Find the line with "SCHEMATICS (EACH DRIVER)" and the line with "V<sub>R</sub> | 50 | V |" in the entries below; output exactly those two lines, every line between them, and no others.

→ **Saved data entries**
>>

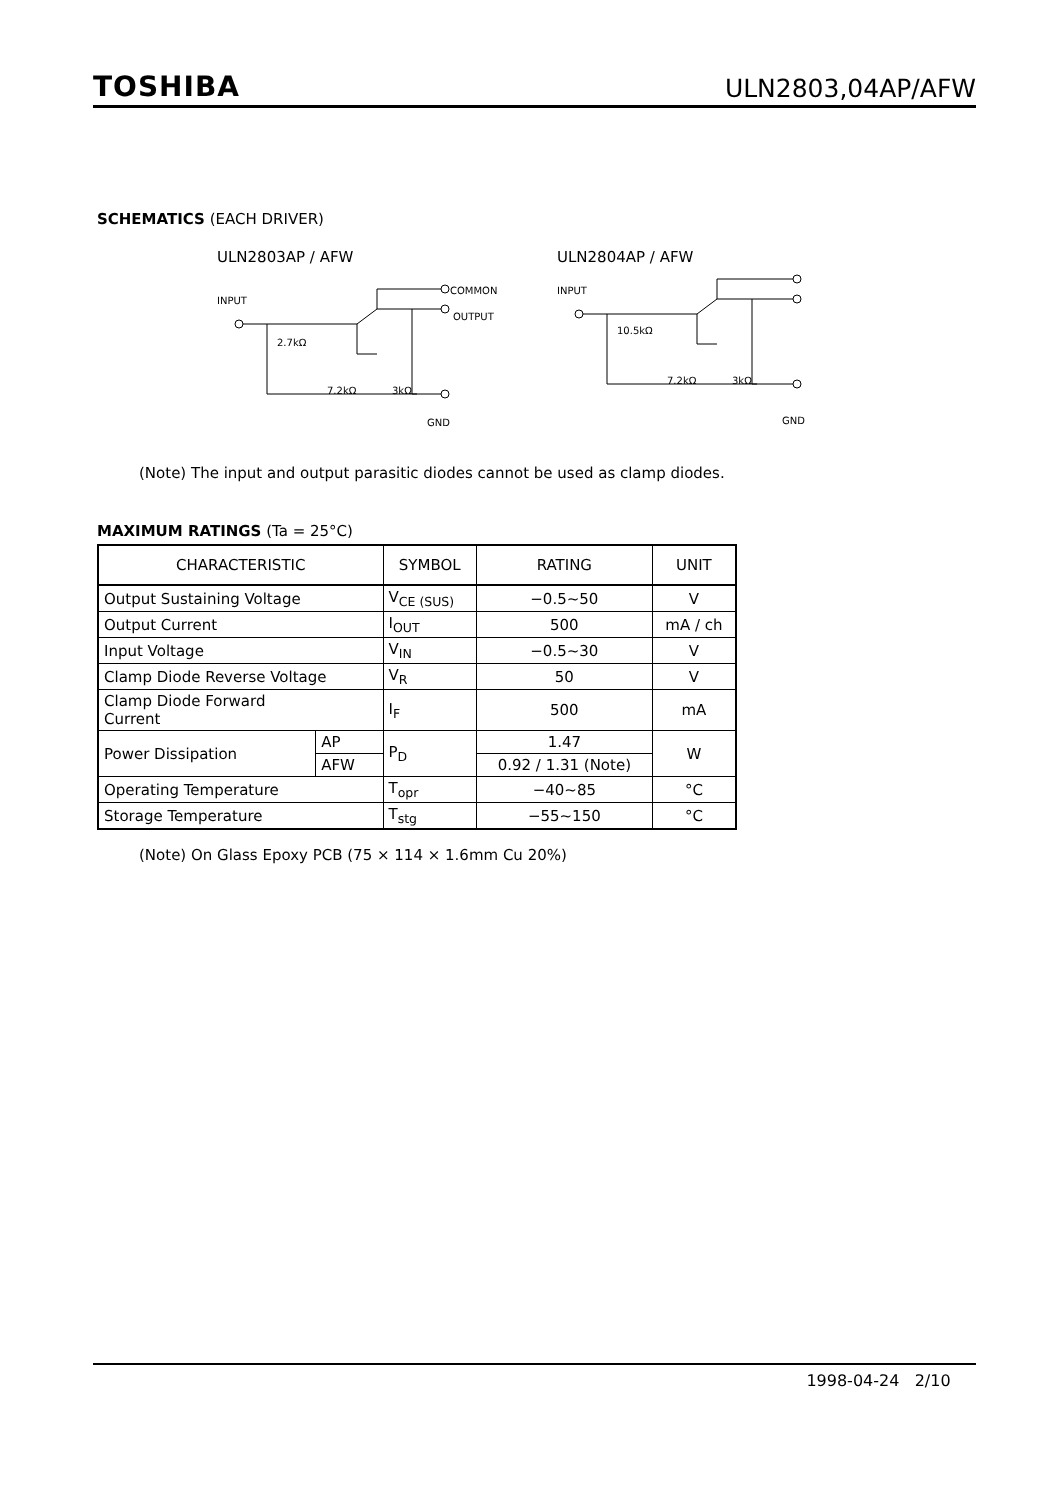TOSHIBA ULN2803,04AP/AFW
SCHEMATICS (EACH DRIVER)
ULN2803AP / AFW
INPUT
2.7kΩ
7.2kΩ
3kΩ
COMMON
OUTPUT
GND
ULN2804AP / AFW
INPUT
10.5kΩ
7.2kΩ
3kΩ
GND
(Note) The input and output parasitic diodes cannot be used as clamp diodes.
MAXIMUM RATINGS (Ta = 25°C)
| CHARACTERISTIC | | SYMBOL | RATING | UNIT |
| --- | --- | --- | --- | --- |
| Output Sustaining Voltage | | V<sub>CE (SUS)</sub> | −0.5~50 | V |
| Output Current | | I<sub>OUT</sub> | 500 | mA / ch |
| Input Voltage | | V<sub>IN</sub> | −0.5~30 | V |
| Clamp Diode Reverse Voltage | | V<sub>R</sub> | 50 | V |
| Clamp Diode Forward Current | | I<sub>F</sub> | 500 | mA |
| Power Dissipation | AP | P<sub>D</sub> | 1.47 | W |
| | AFW | | 0.92 / 1.31 (Note) | |
| Operating Temperature | | T<sub>opr</sub> | −40~85 | °C |
| Storage Temperature | | T<sub>stg</sub> | −55~150 | °C |
(Note) On Glass Epoxy PCB (75 × 114 × 1.6mm Cu 20%)
1998-04-24 2/10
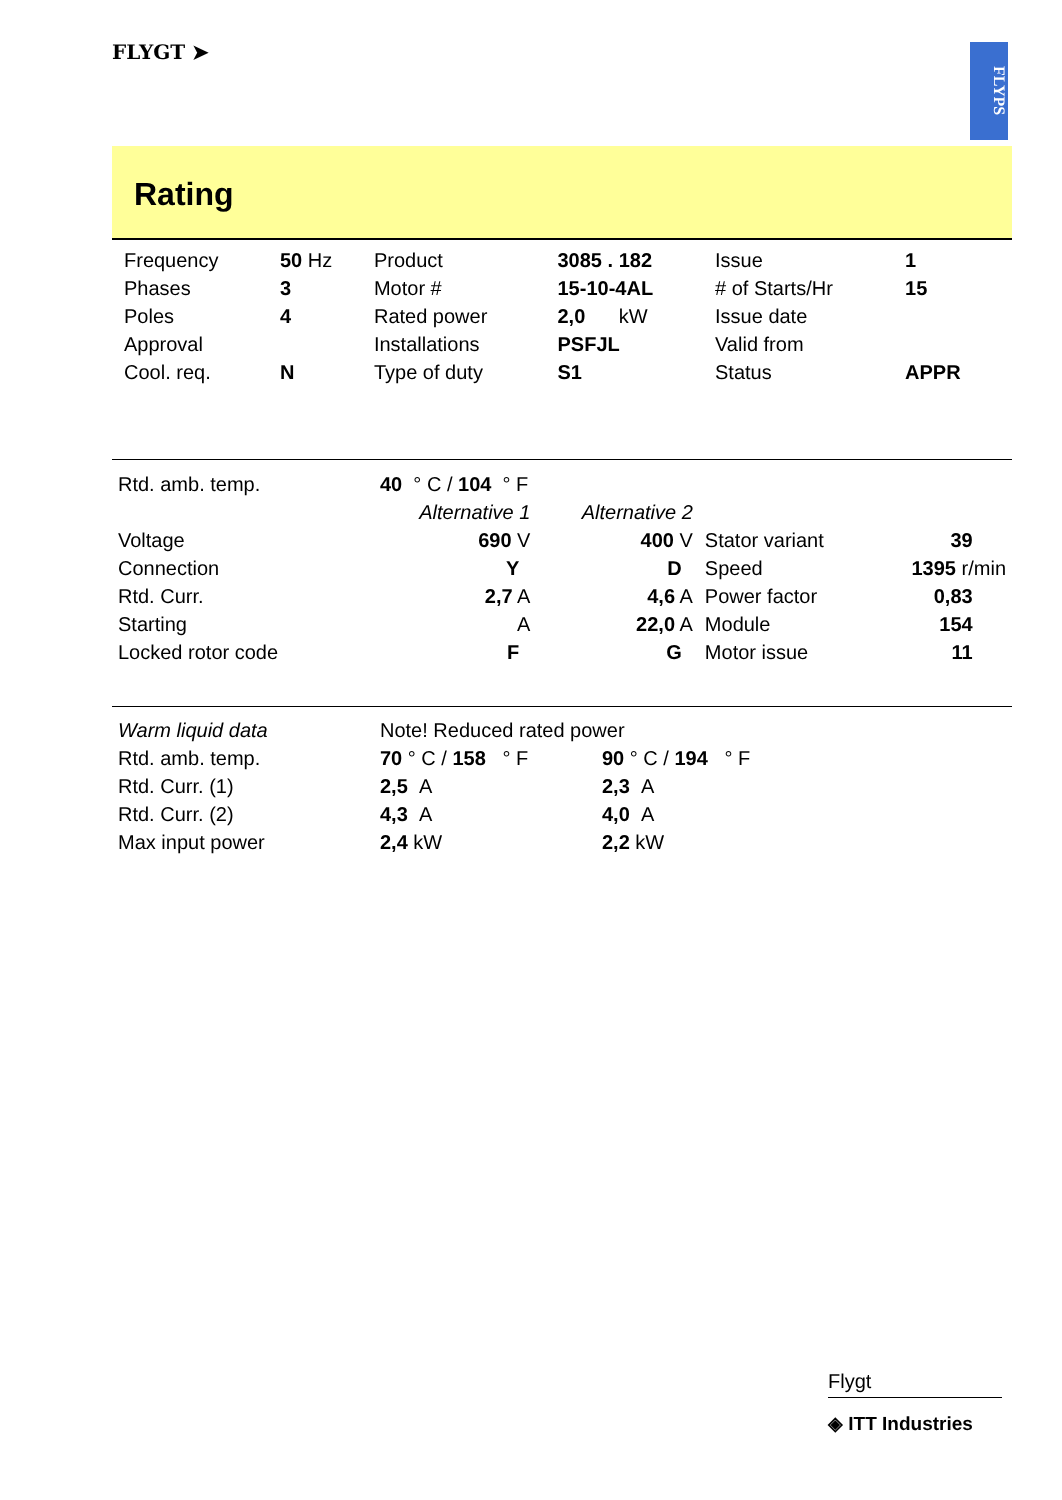FLYGT ➤
FLYPS
Rating
| Frequency | 50 Hz | Product | 3085 . 182 | Issue | 1 |
| Phases | 3 | Motor # | 15-10-4AL | # of Starts/Hr | 15 |
| Poles | 4 | Rated power | 2,0 kW | Issue date | |
| Approval | | Installations | PSFJL | Valid from | |
| Cool. req. | N | Type of duty | S1 | Status | APPR |
| Rtd. amb. temp. | 40 ° C / 104 ° F | | | |
| | Alternative 1 | Alternative 2 | | |
| Voltage | 690 V | 400 V | Stator variant | 39 |
| Connection | Y | D | Speed | 1395 r/min |
| Rtd. Curr. | 2,7 A | 4,6 A | Power factor | 0,83 |
| Starting | A | 22,0 A | Module | 154 |
| Locked rotor code | F | G | Motor issue | 11 |
| Warm liquid data | Note! Reduced rated power | |
| Rtd. amb. temp. | 70 ° C / 158 ° F | 90 ° C / 194 ° F |
| Rtd. Curr. (1) | 2,5 A | 2,3 A |
| Rtd. Curr. (2) | 4,3 A | 4,0 A |
| Max input power | 2,4 kW | 2,2 kW |
Flygt
◈ ITT Industries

<<

→ **Answer for the task**
SCHEMATICS (EACH DRIVER)
ULN2803AP / AFW
INPUT
2.7kΩ
7.2kΩ
3kΩ
COMMON
OUTPUT
GND
ULN2804AP / AFW
INPUT
10.5kΩ
7.2kΩ
3kΩ
GND
(Note) The input and output parasitic diodes cannot be used as clamp diodes.
MAXIMUM RATINGS (Ta = 25°C)
| CHARACTERISTIC | | SYMBOL | RATING | UNIT |
| --- | --- | --- | --- | --- |
| Output Sustaining Voltage | | V<sub>CE (SUS)</sub> | −0.5~50 | V |
| Output Current | | I<sub>OUT</sub> | 500 | mA / ch |
| Input Voltage | | V<sub>IN</sub> | −0.5~30 | V |
| Clamp Diode Reverse Voltage | | V<sub>R</sub> | 50 | V |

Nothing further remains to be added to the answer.